The data:
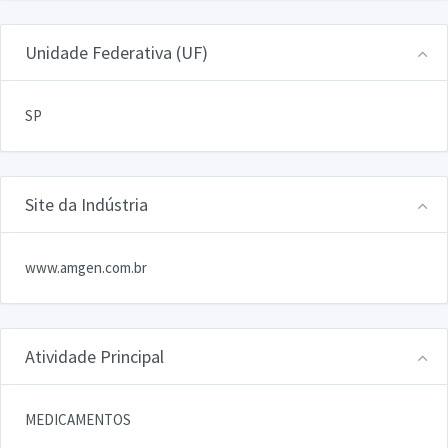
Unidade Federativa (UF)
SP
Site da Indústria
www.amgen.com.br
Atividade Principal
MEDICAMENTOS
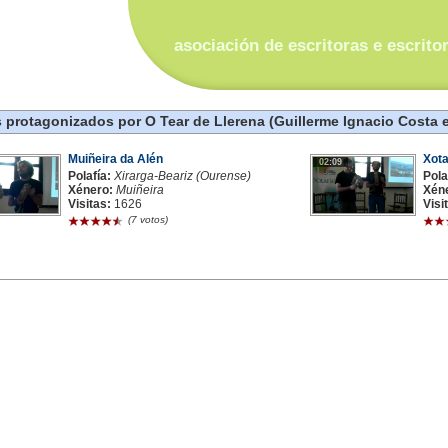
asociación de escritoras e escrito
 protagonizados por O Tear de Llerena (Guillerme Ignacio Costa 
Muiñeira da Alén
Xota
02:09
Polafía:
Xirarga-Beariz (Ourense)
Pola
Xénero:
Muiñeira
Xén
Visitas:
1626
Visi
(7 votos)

Work required:
Reproduce every line of text in the data above with no changes, leaving out the pictures.

Result for this task:
Unidade Federativa (UF)
SP
Site da Indústria
www.amgen.com.br
Atividade Principal
MEDICAMENTOS
asociación de escritoras e escrito
 protagonizados por O Tear de Llerena (Guillerme Ignacio Costa 
Muiñeira da Alén
Xota
02:09
Polafía:
Xirarga-Beariz (Ourense)
Pola
Xénero:
Muiñeira
Xén
Visitas:
1626
Visi
(7 votos)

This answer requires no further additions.